Congratulations to Youk for being nominated for the Roberto Clemente Award! Apparently, Curt Schilling has expressed some interest in Ted Kennedy’s senate seat.  Oh, boy.  Brad Penny, San Francisco’s newest Giant, threw eight shutout innings yesterday.  I’m telling you, there’s nothing like a move to the National League to get a struggling pitcher going.  Speaking of which, John Smoltz was tipping his pitches while he was here.  The Cardinals figured that out and brought it to his attention, and he stopped doing it and is now suddenly solid for St. Louis.  If only he’d realized that sooner.

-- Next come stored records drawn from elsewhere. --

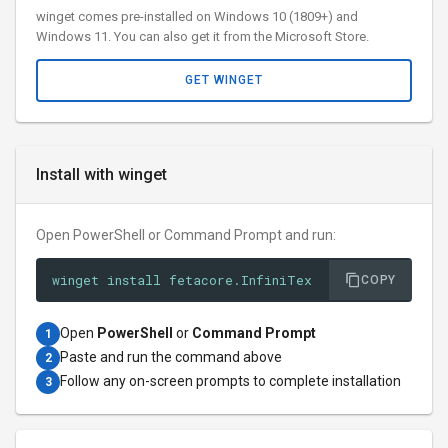
winget comes pre-installed on Windows 10 (1809+) and
Windows 11. You can also get it from the Microsoft Store.
GET WINGET
Install with winget
Open PowerShell or Command Prompt and run:
winget install fetacore.InfiniTex
COPY
Open
PowerShell
or
Command Prompt
1
Paste and run the command above
2
Follow any on-screen prompts to complete installation
3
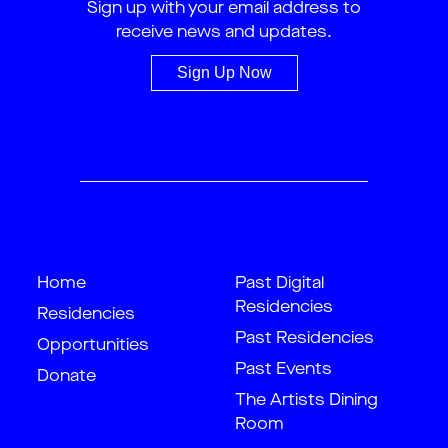
Sign up with your email address to
receive news and updates.
Sign Up Now
Home
Past Digital
Residencies
Residencies
Past Residencies
Opportunities
Past Events
Donate
The Artists Dining
Room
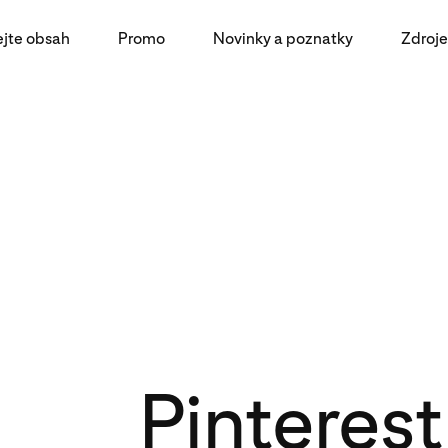
ejte obsah
Promo
Novinky a poznatky
Zdroje
Pinteres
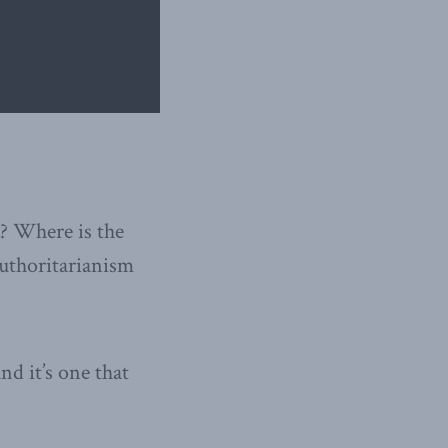
a? Where is the
authoritarianism
d it’s one that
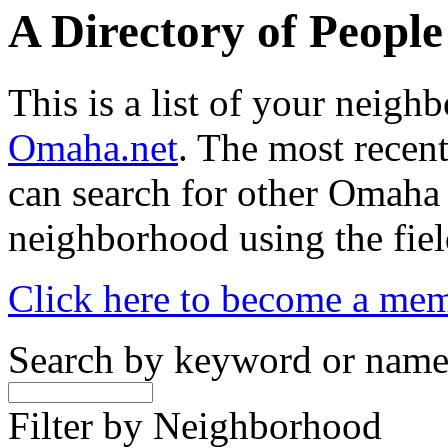
A Directory of Peopl
This is a list of your neig
Omaha.net
. The most recent
can search for other Omaha
neighborhood using the fiel
Click here to become a me
Search by keyword or nam
Filter by Neighborhood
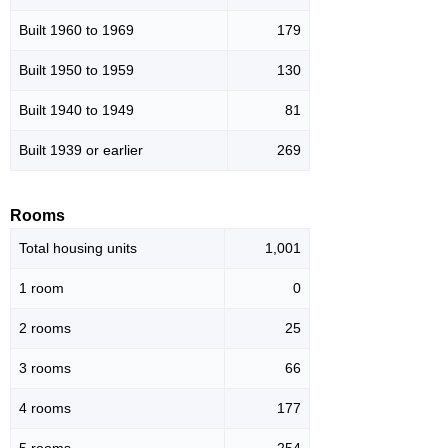
Built 1960 to 1969
179
Built 1950 to 1959
130
Built 1940 to 1949
81
Built 1939 or earlier
269
Rooms
Total housing units
1,001
1 room
0
2 rooms
25
3 rooms
66
4 rooms
177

That’s pretty much all, folks.  It wasn’t a great game pitching-wise, and I’ll take the five runs even though we’ve done better.  It’s not that five runs is such a small amount.  It’s more that we have it in us to score more, so if it’s necessary to score more, we should’ve scored more.  Conversely, you can also make the argument that five runs is enough and it’s the pitcher’s fault for not being able to work with that.  Ordinarily I would agree, but because of Beckett’s string of bad outings, I’ve essentially stopped depending on him to work with any amount because you never know just how bad the outing is going to be.  (There’s something I thought I’d never say.) Obviously baseball doesn’t always work like that and it’s not that simple, and obviously the lineup did its best, but I still would’ve liked to see more.  But it is what it is, and we lost.  It happens.  Besides, at this point I’m more concerned with Beckett’s performance than with the loss itself.  Tonight we’ll win.  Buchholz at David Price.